1. Field of Invention
The present invention relates to a display panel driving device and a method thereof, and more particularly, to a TFT liquid crystal display panel driving device and a method thereof.
2. Description of Related Art
At present, the mainstream TFT liquid crystal display panel adopts an operational amplifier to drive the pixel units on a display at different voltages, so as to display different frames on the display. Therefore, the display quality of the display and the features of the operational amplifier are highly correlative. The main variable of the operational amplifier affecting the frame quality is offset voltage generated due to changes in the process. Conventionally, two conventional methods are mainly used to eliminate the offset voltage: one is auto zeroing, wherein a capacitor is required to store the offset voltage, resulting in the need of extra control signals and increase of the circuit area; and the other is using a chopper to compensate the offset voltage.
FIG. 1A is a block diagram of a driving device of a conventional TFT liquid crystal display panel adopting a chopper. Display data 1˜n are input into operational amplifiers 12_1˜12_n with chopper function through digital-to-analog converters 11_1˜11_n. A control signal controls the operational amplifiers 12_1˜12_n to modulate the offset voltages. The operational amplifiers 12_1˜12_n output voltages to channels 1˜n. FIG. 1B is a voltage-to-time diagram of the polarity (POL) signal and control signal of FIG. 1A, wherein the longitudinal axis of FIG. 1B represents voltage and the horizontal axis represents time. In the most common dot inversion driving architecture at present, the POL signal controls the output polarity of the source driver and is converted at every one frame, wherein frames F11, F12, F13, F14 are displayed at the time periods 0˜T11, T11˜T12, T12˜T13, T13˜T14. The control signal is Logic 1 at frames F11 and F12, and Logic 0 at frames F13 and F14. FIG. 1C is a voltage-to-time diagram of an ideal output waveform 102 and an actual output waveform 101 in FIG. 1A, wherein the longitudinal axis of FIG. 1C represents voltage and the horizontal axis represents time. When the frame F11 is displayed, the voltage of the ideal output waveform 102 is VP1, and the voltage of the actual output waveform 101 is V1, thus generating an offset voltage of V1−VP1=ΔV. When the frame F12 is displayed, the voltage of the ideal output waveform 102 is VN1, and the voltage of the actual output waveform 101 is V2, thus generating an offset voltage of V2−VN1=ΔV. When the frame F13 is displayed, the offset voltage is V3−VP1=−ΔV. When the frame F14 is displayed, the offset voltage is V4−VN1=−ΔV. FIG. 1D is an offset voltage distribution diagram of the frames F11˜F14. The offset voltages of the pixels in the frames F11 and F12 are all ΔV, while those of frames F13 and F14 are all −ΔV. As the human eye can be considered to be a low-pass filter, after the control signal controls the operational amplifier with chopper function for a short period of time, the human eye can compensate the offset voltage, and thus the offset voltage is 0 to the human eye.

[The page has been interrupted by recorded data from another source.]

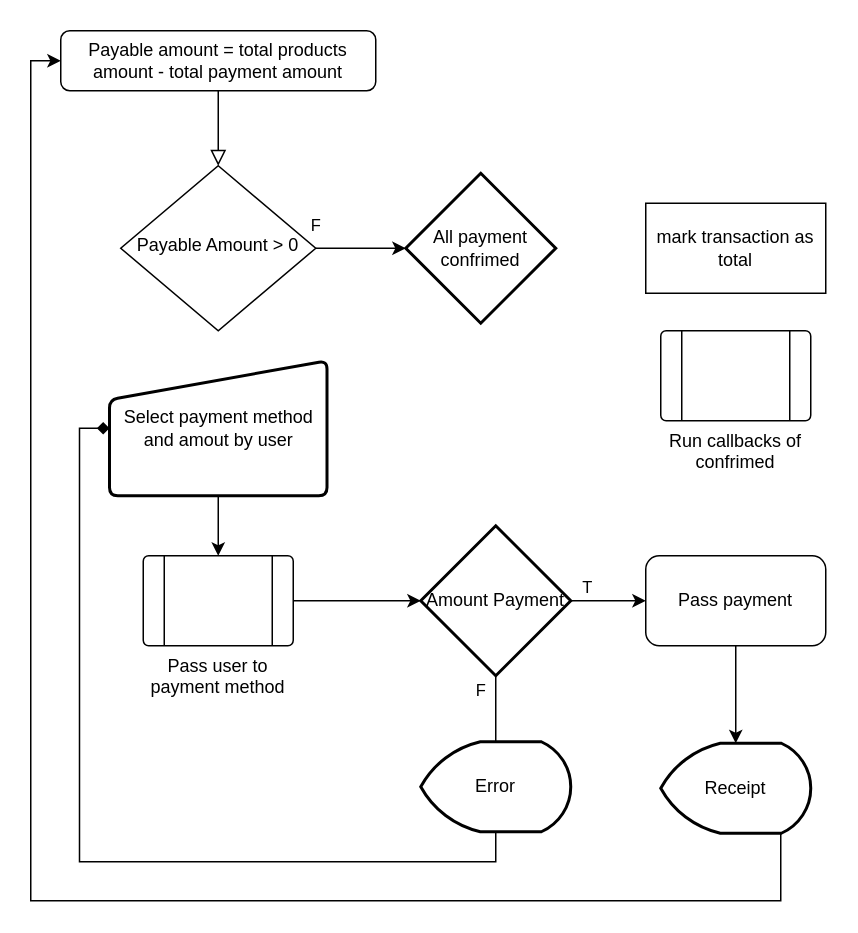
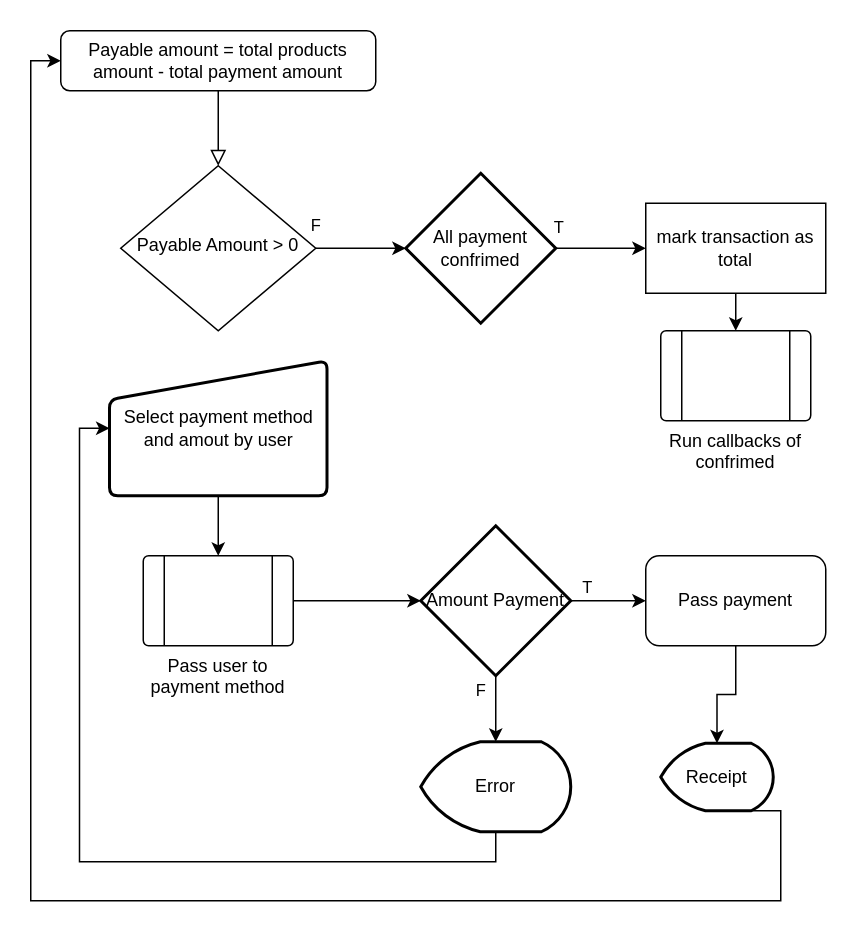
  <mxCell id="0" />
  <mxCell id="1" parent="0" />
  <mxCell id="2" value="" style="rounded=0;html=1;jettySize=auto;orthogonalLoop=1;fontSize=11;endArrow=block;endFill=0;endSize=8;strokeWidth=1;shadow=0;labelBackgroundColor=none;edgeStyle=orthogonalEdgeStyle;" parent="1" source="3" target="5" edge="1"><mxGeometry relative="1" as="geometry" /></mxCell>
  <mxCell id="3" value="Payable amount = total products amount - total payment amount" style="rounded=1;whiteSpace=wrap;html=1;fontSize=12;glass=0;strokeWidth=1;shadow=0;" parent="1" vertex="1"><mxGeometry x="40" y="20" width="210" height="40" as="geometry" /></mxCell>
  <mxCell id="4" value="F" style="edgeStyle=orthogonalEdgeStyle;rounded=0;orthogonalLoop=1;jettySize=auto;html=1;exitX=1;exitY=0.5;exitDx=0;exitDy=0;entryX=0;entryY=0.5;entryDx=0;entryDy=0;entryPerimeter=0;" edge="1" parent="1" source="5" target="24"><mxGeometry x="-1" y="15" relative="1" as="geometry"><mxPoint as="offset" /></mxGeometry></mxCell>
  <mxCell id="5" value="Payable Amount &amp;gt; 0" style="rhombus;whiteSpace=wrap;html=1;shadow=0;fontFamily=Helvetica;fontSize=12;align=center;strokeWidth=1;spacing=6;spacingTop=-4;" parent="1" vertex="1"><mxGeometry x="80" y="110" width="130" height="110" as="geometry" /></mxCell>
+ <mxCell id="6" style="edgeStyle=orthogonalEdgeStyle;rounded=0;orthogonalLoop=1;jettySize=auto;html=1;exitX=0.5;exitY=1;exitDx=0;exitDy=0;entryX=0.5;entryY=0;entryDx=0;entryDy=0;" edge="1" parent="1" source="7" target="25"><mxGeometry relative="1" as="geometry" /></mxCell>
  <mxCell id="7" value="mark transaction as total" style="rounded=0;whiteSpace=wrap;html=1;" vertex="1" parent="1"><mxGeometry x="430" y="135" width="120" height="60" as="geometry" /></mxCell>
  <mxCell id="8" style="edgeStyle=orthogonalEdgeStyle;rounded=0;orthogonalLoop=1;jettySize=auto;html=1;exitX=1;exitY=0.5;exitDx=0;exitDy=0;entryX=0;entryY=0.5;entryDx=0;entryDy=0;entryPerimeter=0;" edge="1" parent="1" source="9" target="15"><mxGeometry relative="1" as="geometry" /></mxCell>
  <mxCell id="9" value="Pass user to payment method" style="verticalLabelPosition=bottom;verticalAlign=top;html=1;shape=process;whiteSpace=wrap;rounded=1;size=0.14;arcSize=6;" vertex="1" parent="1"><mxGeometry x="95" y="370" width="100" height="60" as="geometry" /></mxCell>
  <mxCell id="10" style="edgeStyle=orthogonalEdgeStyle;rounded=0;orthogonalLoop=1;jettySize=auto;html=1;exitX=0.5;exitY=1;exitDx=0;exitDy=0;entryX=0.5;entryY=0;entryDx=0;entryDy=0;" edge="1" parent="1" source="11" target="9"><mxGeometry relative="1" as="geometry" /></mxCell>
  <mxCell id="11" value="Select payment method and amout by user" style="html=1;strokeWidth=2;shape=manualInput;whiteSpace=wrap;rounded=1;size=26;arcSize=11;" vertex="1" parent="1"><mxGeometry x="72.5" y="240" width="145" height="90" as="geometry" /></mxCell>
- <mxCell id="12" value="F" style="edgeStyle=orthogonalEdgeStyle;rounded=0;orthogonalLoop=1;jettySize=auto;html=1;exitX=0.5;exitY=1;exitDx=0;exitDy=0;exitPerimeter=0;entryX=0.5;entryY=0;entryDx=0;entryDy=0;entryPerimeter=0;endArrow=none;" edge="1" parent="1" source="15" target="21"><mxGeometry x="-0.556" y="-10" relative="1" as="geometry"><mxPoint as="offset" /></mxGeometry></mxCell>
+ <mxCell id="12" value="F" style="edgeStyle=orthogonalEdgeStyle;rounded=0;orthogonalLoop=1;jettySize=auto;html=1;exitX=0.5;exitY=1;exitDx=0;exitDy=0;exitPerimeter=0;entryX=0.5;entryY=0;entryDx=0;entryDy=0;entryPerimeter=0;" edge="1" parent="1" source="15" target="21"><mxGeometry x="-0.556" y="-10" relative="1" as="geometry"><mxPoint as="offset" /></mxGeometry></mxCell>
  <mxCell id="13" style="edgeStyle=orthogonalEdgeStyle;rounded=0;orthogonalLoop=1;jettySize=auto;html=1;exitX=1;exitY=0.5;exitDx=0;exitDy=0;exitPerimeter=0;entryX=0;entryY=0.5;entryDx=0;entryDy=0;" edge="1" parent="1" source="15" target="17"><mxGeometry relative="1" as="geometry" /></mxCell>
  <mxCell id="14" value="T" style="edgeLabel;html=1;align=center;verticalAlign=middle;resizable=0;points=[];" vertex="1" connectable="0" parent="13"><mxGeometry x="-0.2" relative="1" as="geometry"><mxPoint x="-10" y="-10" as="offset" /></mxGeometry></mxCell>
  <mxCell id="15" value="Amount Payment" style="strokeWidth=2;html=1;shape=mxgraph.flowchart.decision;whiteSpace=wrap;" vertex="1" parent="1"><mxGeometry x="280" y="350" width="100" height="100" as="geometry" /></mxCell>
  <mxCell id="16" style="edgeStyle=orthogonalEdgeStyle;rounded=0;orthogonalLoop=1;jettySize=auto;html=1;exitX=0.5;exitY=1;exitDx=0;exitDy=0;entryX=0.5;entryY=0;entryDx=0;entryDy=0;entryPerimeter=0;" edge="1" parent="1" source="17" target="19"><mxGeometry relative="1" as="geometry" /></mxCell>
  <mxCell id="17" value="Pass payment" style="rounded=1;whiteSpace=wrap;html=1;" vertex="1" parent="1"><mxGeometry x="430" y="370" width="120" height="60" as="geometry" /></mxCell>
  <mxCell id="18" style="edgeStyle=orthogonalEdgeStyle;rounded=0;orthogonalLoop=1;jettySize=auto;html=1;exitX=0.5;exitY=1;exitDx=0;exitDy=0;exitPerimeter=0;entryX=0;entryY=0.5;entryDx=0;entryDy=0;" edge="1" parent="1" source="19" target="3"><mxGeometry relative="1" as="geometry"><Array as="points"><mxPoint x="520" y="600" /><mxPoint x="20" y="600" /><mxPoint x="20" y="40" /></Array></mxGeometry></mxCell>
- <mxCell id="19" value="Receipt" style="strokeWidth=2;html=1;shape=mxgraph.flowchart.display;whiteSpace=wrap;" vertex="1" parent="1"><mxGeometry x="440" y="495" width="100" height="60" as="geometry" /></mxCell>
- <mxCell id="20" style="edgeStyle=orthogonalEdgeStyle;rounded=0;orthogonalLoop=1;jettySize=auto;html=1;exitX=0.5;exitY=1;exitDx=0;exitDy=0;exitPerimeter=0;entryX=0;entryY=0.5;entryDx=0;entryDy=0;endArrow=diamond;" edge="1" parent="1" source="21" target="11"><mxGeometry relative="1" as="geometry" /></mxCell>
+ <mxCell id="19" value="Receipt" style="strokeWidth=2;html=1;shape=mxgraph.flowchart.display;whiteSpace=wrap;" vertex="1" parent="1"><mxGeometry x="440" y="495" width="75" height="45" as="geometry" /></mxCell>
+ <mxCell id="20" style="edgeStyle=orthogonalEdgeStyle;rounded=0;orthogonalLoop=1;jettySize=auto;html=1;exitX=0.5;exitY=1;exitDx=0;exitDy=0;exitPerimeter=0;entryX=0;entryY=0.5;entryDx=0;entryDy=0;" edge="1" parent="1" source="21" target="11"><mxGeometry relative="1" as="geometry" /></mxCell>
  <mxCell id="21" value="Error" style="strokeWidth=2;html=1;shape=mxgraph.flowchart.display;whiteSpace=wrap;" vertex="1" parent="1"><mxGeometry x="280" y="494" width="100" height="60" as="geometry" /></mxCell>
+ <mxCell id="22" style="edgeStyle=orthogonalEdgeStyle;rounded=0;orthogonalLoop=1;jettySize=auto;html=1;exitX=1;exitY=0.5;exitDx=0;exitDy=0;exitPerimeter=0;entryX=0;entryY=0.5;entryDx=0;entryDy=0;" edge="1" parent="1" source="24" target="7"><mxGeometry relative="1" as="geometry" /></mxCell>
+ <mxCell id="23" value="T" style="edgeLabel;html=1;align=center;verticalAlign=middle;resizable=0;points=[];" vertex="1" connectable="0" parent="22"><mxGeometry x="-0.283" y="-2" relative="1" as="geometry"><mxPoint x="-21" y="-17" as="offset" /></mxGeometry></mxCell>
  <mxCell id="24" value="All payment confrimed" style="strokeWidth=2;html=1;shape=mxgraph.flowchart.decision;whiteSpace=wrap;" vertex="1" parent="1"><mxGeometry x="270" y="115" width="100" height="100" as="geometry" /></mxCell>
  <mxCell id="25" value="Run callbacks of confrimed" style="verticalLabelPosition=bottom;verticalAlign=top;html=1;shape=process;whiteSpace=wrap;rounded=1;size=0.14;arcSize=6;" vertex="1" parent="1"><mxGeometry x="440" y="220" width="100" height="60" as="geometry" /></mxCell>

Though the method solves the offset voltage problem of the operational amplifier, taking 60 frames per second as an example, for each pixel on the panel, there are 30 positive polarity voltages and 30 negative polarity voltages on the pixel. To compensate the offset voltages, the 30 positive polarity voltages and 30 negative polarity voltages are respectively further divided into 15 positive offset voltages and 15 negative offset voltages. The frequency of a chopper is a quarter that of a frame, and under such a low time frequency, the human eye can easily sense the changes in brightness in the whole area, thus causing the frame flickering phenomenon. Therefore, as the aforementioned conventional art uses time modulation to control the chopper, the frame quality is greatly degraded.